Aprecio particularmente a diversidade e a qualidade do ensino oferecido pela UP.
– Do que menos gosta na Universidade do Porto?
Por comparação com outros sistemas pelos quais já passei, surpreende-me o desequilíbrio existente nas relações entre a U.Porto e os institutos de investigação na sua periferia, como por exemplo o i3S. No meu ponto de vista, a Universidade tem uma postura demasiado conservadora e age, por vezes, unilateralmente em detrimento das suas instituições periféricas. Haveria, no meu entender, vantagens em traçar interesses comuns e cooperar de forma mais sólida. Não gosto da burocracia na U.Porto.
– Uma ideia para melhorar a Universidade do Porto?
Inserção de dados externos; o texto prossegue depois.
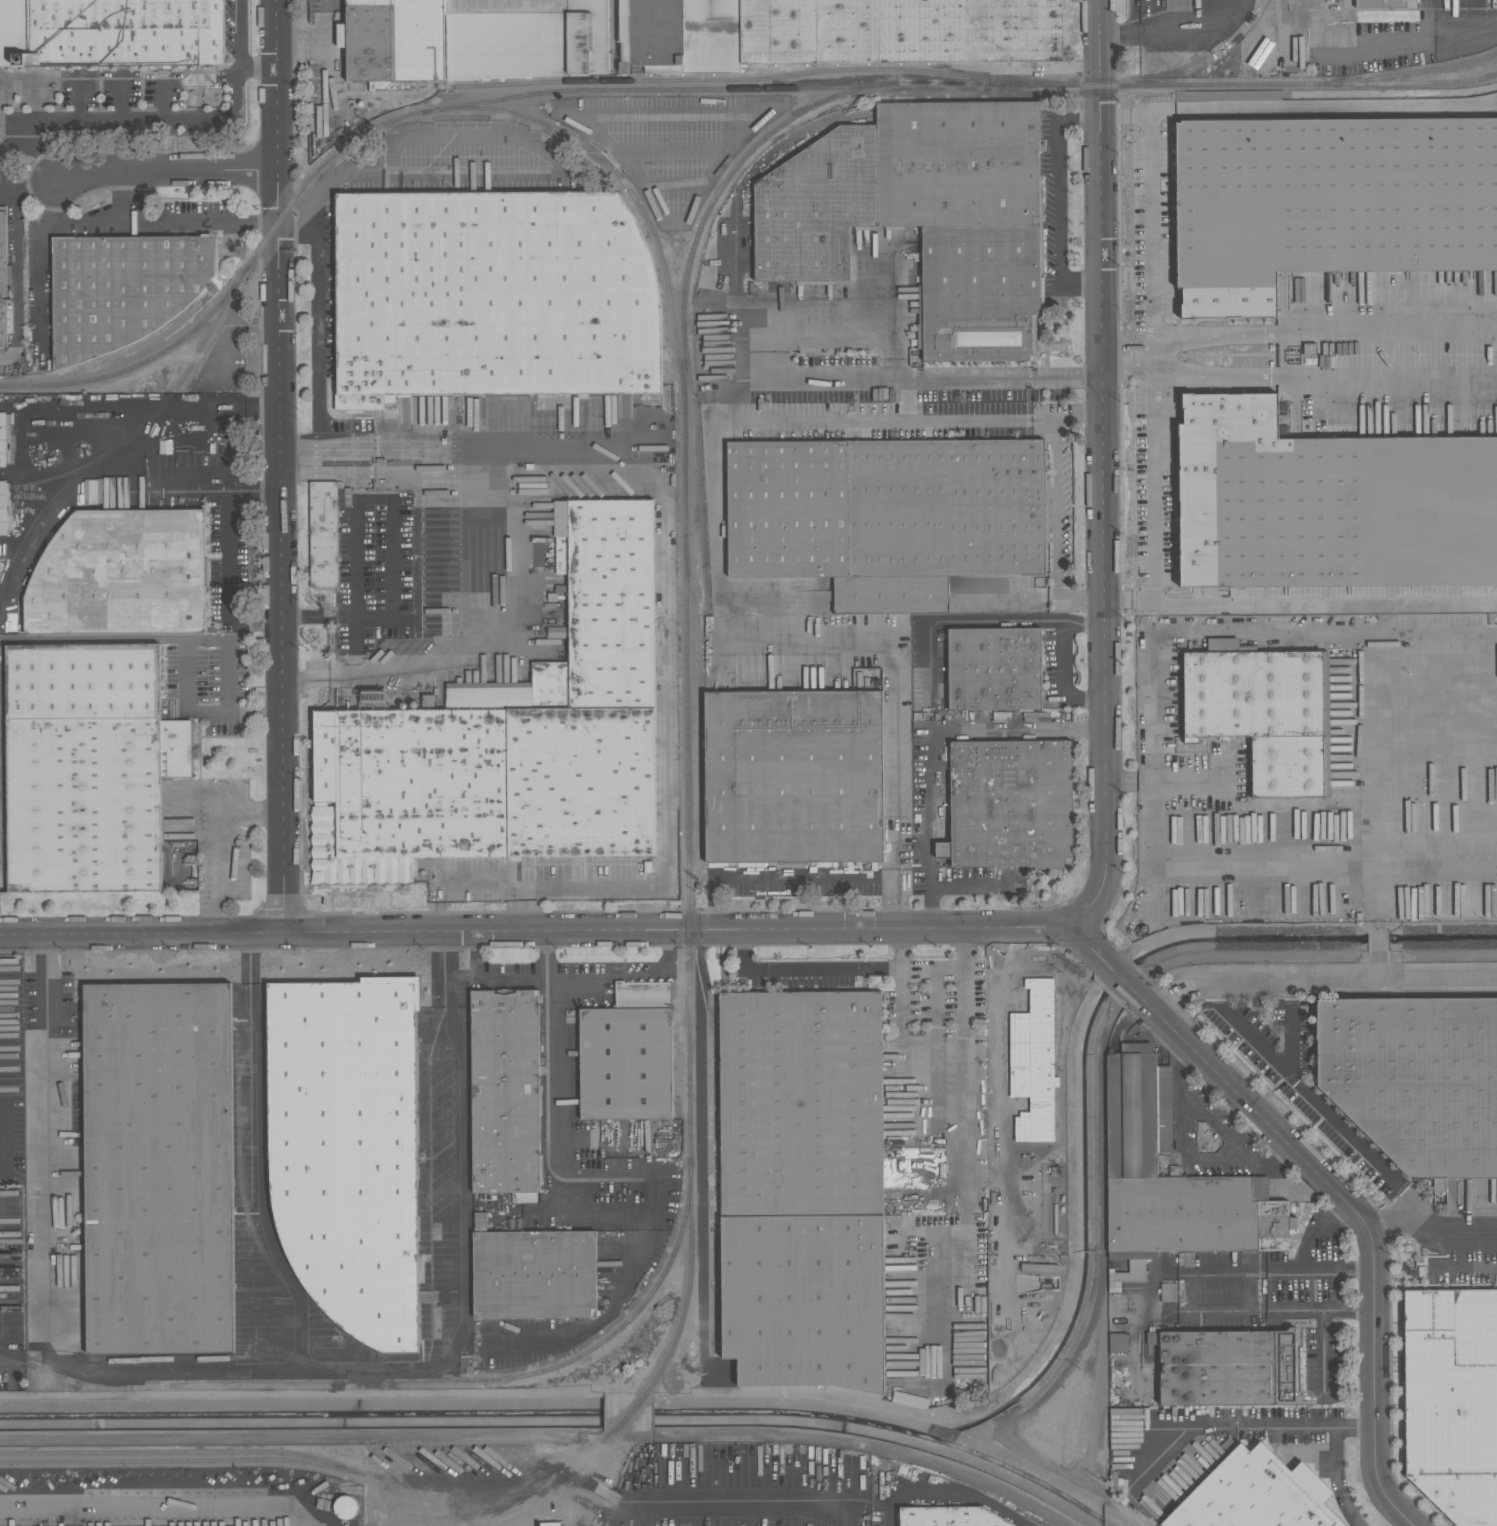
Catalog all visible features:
building: (1380, 3)
road: (314, 29)
building: (900, 31)
building: (111, 32)
building: (623, 34)
road: (240, 35)
building: (525, 38)
building: (707, 39)
building: (396, 42)
railway: (1204, 60)
road: (260, 70)
railway: (1411, 73)
railway: (763, 78)
railway: (658, 89)
railway: (1395, 95)
building: (620, 112)
road: (128, 117)
railway: (528, 117)
building: (1189, 129)
building: (1316, 143)
building: (1418, 145)
building: (1223, 150)
road: (485, 152)
road: (168, 175)
road: (17, 187)
road: (1117, 195)
road: (138, 198)
road: (1058, 201)
building: (922, 216)
road: (162, 220)
road: (1135, 227)
building: (1324, 243)
road: (45, 262)
building: (3, 280)
building: (122, 290)
building: (492, 296)
road: (820, 325)
road: (1296, 334)
road: (318, 347)
railway: (137, 366)
road: (1325, 376)
railway: (684, 385)
building: (665, 397)
road: (1078, 415)
road: (885, 419)
building: (2, 440)
railway: (120, 445)
building: (165, 446)
road: (553, 454)
road: (278, 467)
road: (1103, 470)
road: (1230, 471)
building: (1434, 471)
railway: (63, 475)
road: (1381, 496)
building: (4, 508)
parking lot: (1229, 510)
road: (717, 516)
building: (886, 516)
road: (1212, 520)
road: (1250, 520)
road: (1055, 531)
road: (228, 532)
building: (323, 534)
road: (393, 537)
road: (1300, 568)
building: (121, 574)
road: (465, 579)
road: (956, 623)
road: (1084, 623)
road: (217, 639)
building: (994, 668)
road: (1064, 680)
railway: (701, 696)
building: (1264, 712)
road: (1154, 720)
road: (938, 729)
building: (512, 734)
building: (1449, 744)
building: (889, 764)
building: (91, 769)
building: (794, 776)
building: (1010, 803)
road: (1375, 808)
road: (214, 842)
road: (774, 876)
road: (954, 887)
road: (889, 903)
road: (534, 932)
road: (1375, 947)
road: (900, 949)
road: (625, 975)
road: (489, 979)
road: (1344, 980)
road: (1173, 996)
road: (900, 1004)
road: (999, 1004)
road: (1291, 1038)
railway: (716, 1050)
building: (628, 1054)
road: (1178, 1059)
building: (1033, 1062)
building: (1415, 1079)
building: (505, 1092)
road: (1311, 1096)
road: (1214, 1126)
building: (348, 1149)
road: (1184, 1157)
road: (1280, 1161)
building: (159, 1168)
building: (1171, 1180)
road: (1331, 1185)
building: (802, 1188)
road: (552, 1193)
railway: (244, 1199)
road: (1327, 1221)
road: (1396, 1223)
road: (455, 1233)
road: (1450, 1234)
railway: (285, 1262)
road: (1327, 1266)
building: (534, 1274)
building: (1168, 1292)
road: (614, 1305)
road: (1264, 1310)
railway: (635, 1316)
building: (1118, 1342)
building: (1150, 1354)
railway: (236, 1359)
road: (29, 1361)
building: (1227, 1366)
road: (170, 1370)
railway: (239, 1381)
building: (1451, 1400)
railway: (633, 1413)
railway: (628, 1421)
road: (542, 1437)
railway: (188, 1453)
road: (1334, 1460)
railway: (187, 1461)
road: (762, 1463)
railway: (595, 1478)
railway: (499, 1487)
building: (324, 1490)
railway: (541, 1494)
road: (951, 1494)
building: (1255, 1494)
building: (345, 1506)
road: (151, 1509)
building: (950, 1515)
railway: (481, 1525)

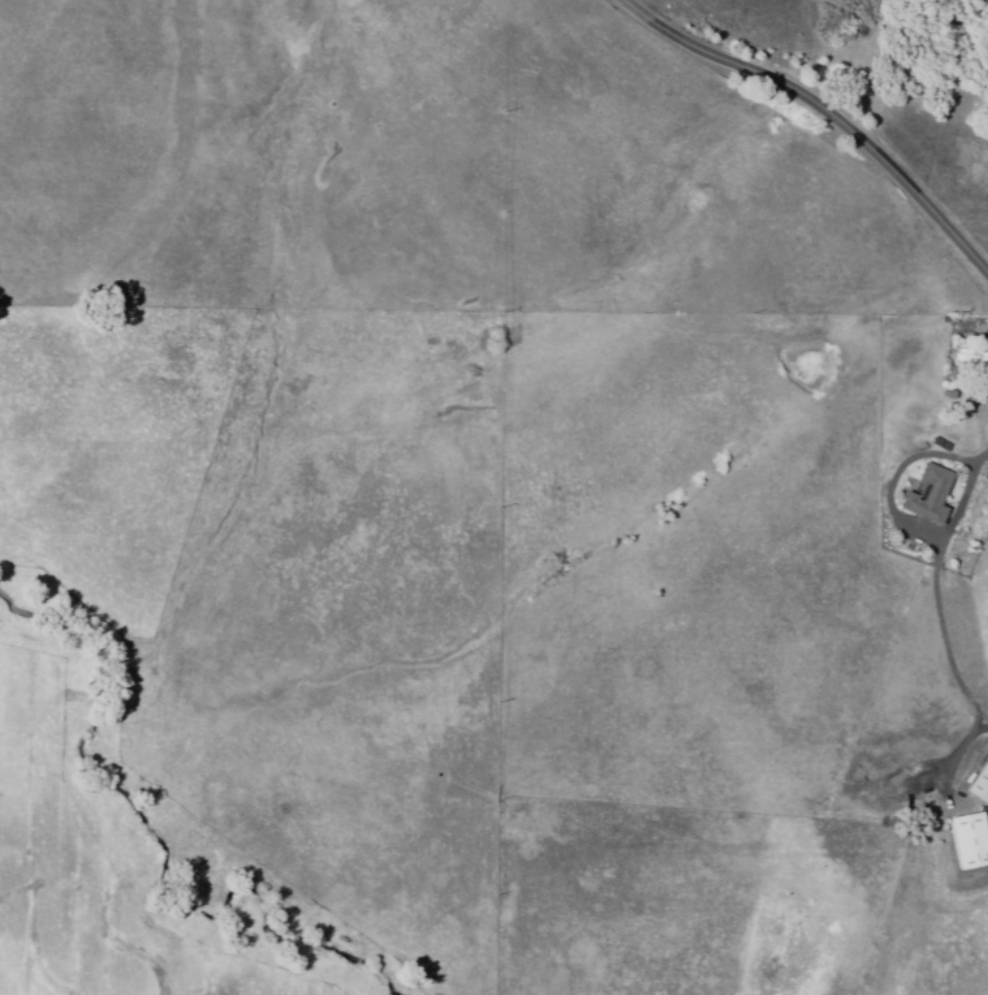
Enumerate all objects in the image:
road: (826, 109)
building: (968, 356)
building: (985, 473)
building: (925, 495)
road: (949, 654)
building: (978, 784)
building: (965, 840)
Um grande passo para mim seria a integração dos melhores investigadores das faculdades e dos institutos de investigação nos quadros da U.Porto, o que não acontece atualmente. Isso seria benéfico não só para a Universidade e seus alunos, em termos de excelência e visibilidade internacional, mas também conferiria estabilidade e atratividade aos melhores investigadores.
– Como prefere passar os tempos livres?
Eu passo a maior parte do meu tempo livre com as minhas duas filhas e com a minha esposa. O meu hobby favorito é a “bricolage”. Às vezes penso se não deveria ter escolhido uma profissão manual.
– Um livro preferido?
Um dos meus livros favoritos é “Les Fourmis”, de Bernard Werber, provavelmente porque combina uma intriga com fatos científicos sobre o mundo e a sociedade bem organizada estabelecida pelas formigas. Também gosto muito do “Le Petit Prince”, de Antoine de Saint-Exupéry. Fascina-me o facto de como uma obra tão simples, escrita para ser lida por crianças, pode esconder um conteúdo tão forte para ser lido e relido por adultos.
– Um disco/músico preferido?
«Brothers in arms», de Dire Straits; a música da minha adolescência.
– Um prato preferido?
Não sou grande apreciador de gastronomia, gosto de marisco. O que eu prefiro mesmo é petiscar, gosto de queijos e charcutaria franceses, italianos ou espanhóis acompanhados de vinho tinto.
– Um filme preferido?
Marcou-me especialmente “The Name of the Rose”, de Jean Jacques Annaud com Sean Connery, possivelmente porque a história é também uma mistura entre intriga e ciência.
– Uma viagem de sonho?
Eu gosto de alta montanha e de neve. Subi ao Mont Blanc enquanto militar nas tropas de elite da infantaria de montanha do exército Francês (Caçadores Alpinos). A minha viagem de sonho, não realizada, seria um trek nos Himalaias, seguido de um mês numa ilha tropical para repor energias.
– Um objetivo de vida?
Chegar ao fim com o sentimento de missão cumprida e com a impressão de ter contribuído para um bem comum.
– Uma inspiração? (pessoa, livro, situação…)
Eu nunca tive um modelo que quis seguir. No entanto há uma pessoa que impactou profundamente a minha vida profissional e pessoal: a Pascale Cossart, do Institut Pasteur de Paris. Foi com ela que aprendi a maior parte das coisas que aplico na minha vida profissional e foi no laboratório dela que conheci aquela que viria a ser a minha esposa.
– O projeto da sua vida…
Conseguir dar um futuro às minhas filhas.
– Uma ideia para promover a investigação da U.Porto a nível internacional?
Renovo aqui o meu apelo à integração dos melhores investigadores das faculdades e dos institutos de investigação nos quadros da U.Porto.